Note that to ensure backwards compatibility with previous versions of rbmi weights = "proportional" is an alias for weights = "counterfactual". To get results consistent with emmeans's weights = "proportional" please use weights = "proportional_em".

Equal

For weights = "equal" the lsmeans are obtained by taking the model fitted value of a hypothetical patient whose covariates are defined as follows:

  • Continuous covariates are set to mean(X)

  • Dummy categorical variables are set to 1/N where N is the number of levels

  • Continuous * continuous interactions are set to mean(X) * mean(Y)

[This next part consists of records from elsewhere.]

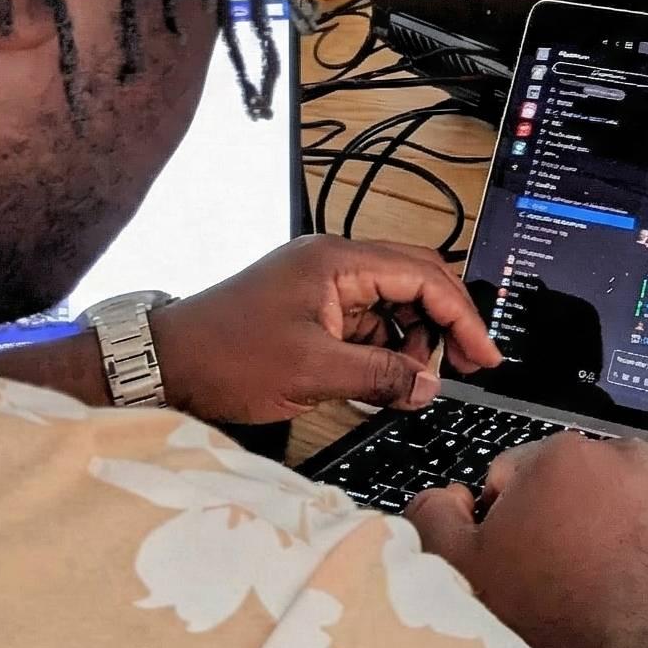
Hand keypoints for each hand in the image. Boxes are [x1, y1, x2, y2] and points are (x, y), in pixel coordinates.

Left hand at [150, 235, 500, 423]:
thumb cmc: (224, 357)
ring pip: (395, 306)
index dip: (463, 317)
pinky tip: (388, 382)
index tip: (484, 356)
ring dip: (413, 344)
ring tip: (413, 384)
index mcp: (339, 261)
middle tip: (466, 368)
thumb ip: (381, 376)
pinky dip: (385, 352)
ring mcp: (324, 286)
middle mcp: (336, 263)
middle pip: (417, 282)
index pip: (425, 277)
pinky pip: (368, 325)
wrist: (163, 365)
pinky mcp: (313, 310)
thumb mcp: (312, 373)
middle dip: (446, 325)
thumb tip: (428, 386)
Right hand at [405, 434, 647, 647]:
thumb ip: (433, 516)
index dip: (502, 522)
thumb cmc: (549, 621)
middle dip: (554, 517)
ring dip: (603, 522)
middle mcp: (616, 457)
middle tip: (548, 574)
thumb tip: (442, 497)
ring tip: (591, 579)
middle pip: (565, 481)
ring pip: (615, 493)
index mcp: (557, 456)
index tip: (509, 556)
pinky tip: (635, 563)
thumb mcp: (459, 569)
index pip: (510, 476)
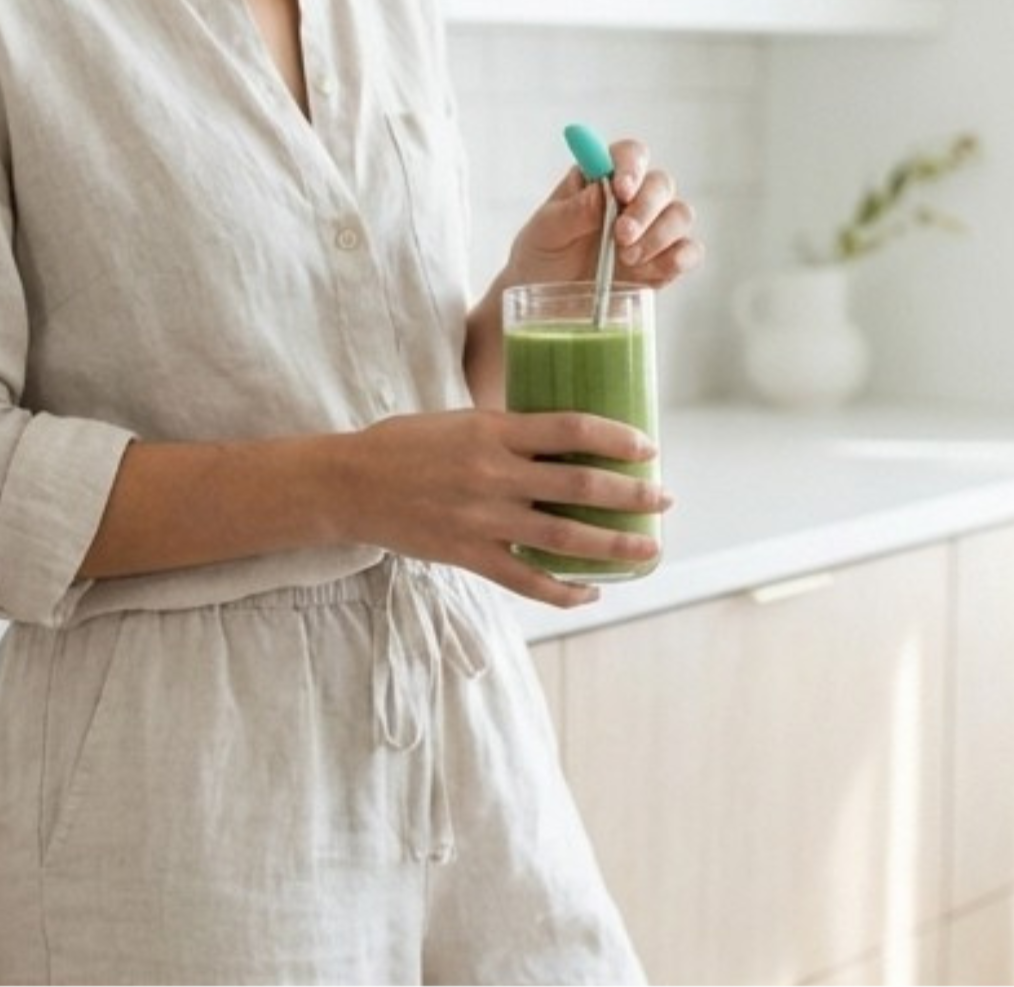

  • Continuous * categorical interactions are set to mean(X) * 1/N

  • Dummy categorical * categorical interactions are set to 1/N * 1/M

In comparison to emmeans this approach is equivalent to:

emmeans::emmeans(model, specs = "<treatment>", weights = "equal")

Proportional

For weights = "proportional_em" the lsmeans are obtained as per weights = "equal" except instead of weighting each observation equally they are weighted by the proportion in which the given combination of categorical values occurred in the data. In comparison to emmeans this approach is equivalent to:

emmeans::emmeans(model, specs = "<treatment>", weights = "proportional")

Note that this is not to be confused with weights = "proportional" which is an alias for weights = "counterfactual".